“We believe this will be the year congress finally gets it done,” said Sen. Charles Schumer, (D) New York.
In a bipartisan effort, a Senate committee announced Monday the blue print for immigration reform that provides a pathway to citizenship for the estimated 11 million undocumented immigrants currently living in the US, including 250,000 in San Diego County.
“It’s unprecedented to see this type of compromise,” said immigrant rights advocate with Alliance San Diego, Andrea Guerrero.
Senators say it won’t be an easy path to citizenship, “they’ll have to go through a criminal background check, they’ll have to pay any taxes that have gone unpaid,” said Sen.
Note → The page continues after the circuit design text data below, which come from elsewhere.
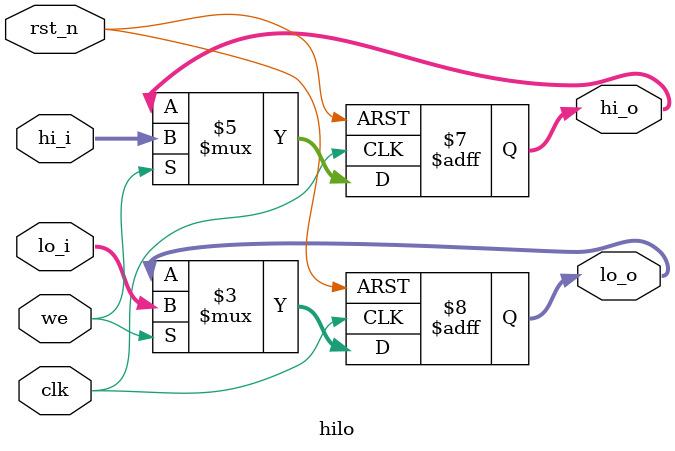
<source format=v>
module hilo(
    input wire clk,
    input wire rst_n,

    input wire we,
    input wire [31:0] hi_i,
    input wire [31:0] lo_i,


    output reg [31:0] hi_o,
    output reg [31:0] lo_o
);

always @(posedge clk or negedge rst_n) begin
    if (!rst_n) begin
        hi_o <= 32'h0;
        lo_o <= 32'h0;
    end
    else if (we) begin
        hi_o <= hi_i;
        lo_o <= lo_i;
    end
end

endmodule
</source>
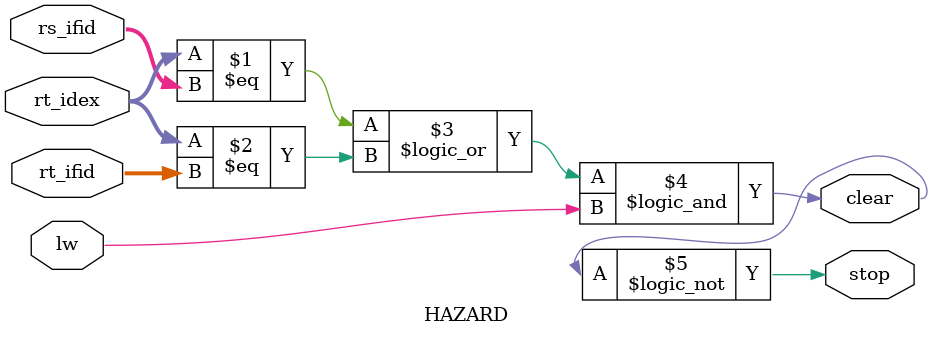
<source format=v>
`timescale 1ns / 1ps


module HAZARD(
lw,rt_ifid,rt_idex,rs_ifid,stop,clear
    );
input lw;
input [4:0] rt_ifid,rt_idex,rs_ifid;

output stop,clear;

assign clear = ((rt_idex == rs_ifid) || (rt_idex == rt_ifid)) && lw;
assign stop = !clear;
endmodule

</source>
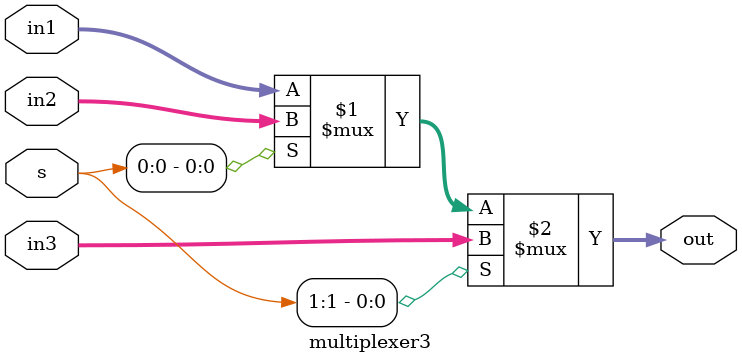
<source format=v>
`timescale 1ps/1ps
module multiplexer3 #(parameter size = 8) (input [size-1:0] in1 , in2 ,in3, input[1:0] s , output [size-1:0] out );
  assign out = s[1] ? in3 : s[0] ? in2 : in1;
endmodule

</source>
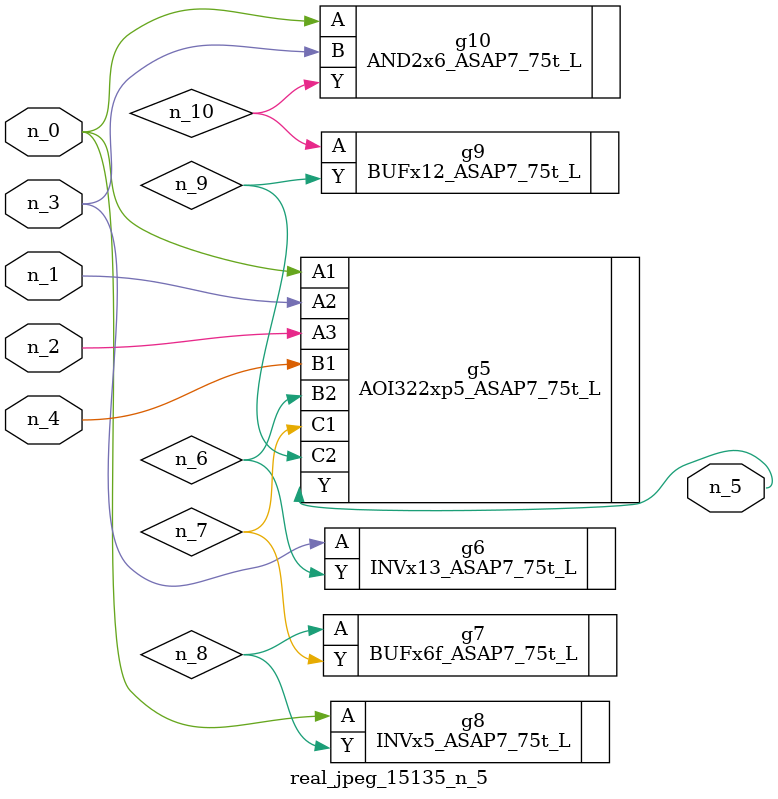
<source format=v>
module real_jpeg_15135_n_5 (n_4, n_0, n_1, n_2, n_3, n_5);

input n_4;
input n_0;
input n_1;
input n_2;
input n_3;

output n_5;

wire n_8;
wire n_6;
wire n_7;
wire n_10;
wire n_9;

AOI322xp5_ASAP7_75t_L g5 ( 
.A1(n_0),
.A2(n_1),
.A3(n_2),
.B1(n_4),
.B2(n_6),
.C1(n_7),
.C2(n_9),
.Y(n_5)
);

INVx5_ASAP7_75t_L g8 ( 
.A(n_0),
.Y(n_8)
);

AND2x6_ASAP7_75t_L g10 ( 
.A(n_0),
.B(n_3),
.Y(n_10)
);

INVx13_ASAP7_75t_L g6 ( 
.A(n_3),
.Y(n_6)
);

BUFx6f_ASAP7_75t_L g7 ( 
.A(n_8),
.Y(n_7)
);

BUFx12_ASAP7_75t_L g9 ( 
.A(n_10),
.Y(n_9)
);


endmodule
</source>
Robert Menendez, (D) New Jersey.
Under the plan, green cards would be given to immigrants obtaining advanced degrees in math, technology and engineering.
And employers would be required to use employment verification systems.
Employers will also be allowed to hire immigrant workers, as long as they can prove inability to recruit US citizens.
But while its being called a major breakthrough, the preliminary move is already under fire.
Many believe providing a pathway to citizenship for those who are in the country illegally equals amnesty, which many republicans and the house, including Congressman Duncan Hunter from San Diego, said they won’t support.
The plan is also contingent on raising security at the border, something local human rights advocates say is concerning.
“We should be concerned when there are more enforcement agents patrolling our neighborhoods,” said Guerrero, “we should be concerned when there are drones flying over our houses.”
This bipartisan committee stated it has the votes to pass a comprehensive immigration reform bill in the Senate and that it hopes to vote on it, late this spring.
Tuesday, President Barack Obama will be in Las Vegas, Nevada, unveiling the details of his plan to reform the nation’s immigration system.